State how many lines of the items contain the word "Dodge". Give only the number.

##### RECORDS FOR THE TASK

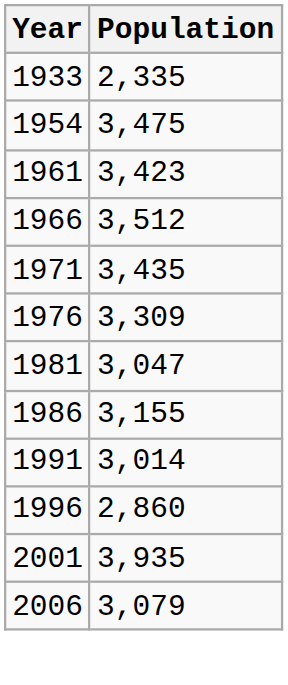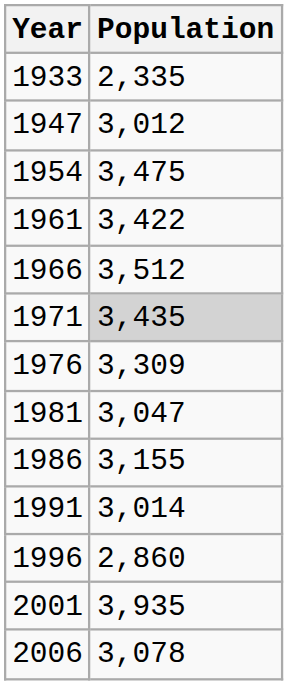+ row: 1947 | 3,012
1961 | Population: 3,423 -> 3,422
1971 | Population: no background -> lightgrey background
2006 | Population: 3,079 -> 3,078
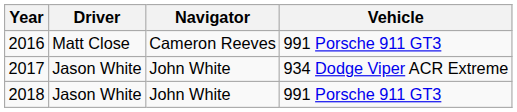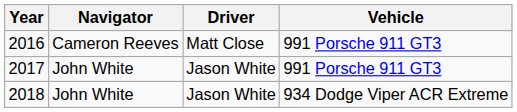columns swapped: Driver <-> Navigator
2017 | Vehicle: 934 Dodge Viper ACR Extreme -> 991 Porsche 911 GT3
2018 | Vehicle: 991 Porsche 911 GT3 -> 934 Dodge Viper ACR Extreme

##########

- [ANSWER TO THIS TASK] 2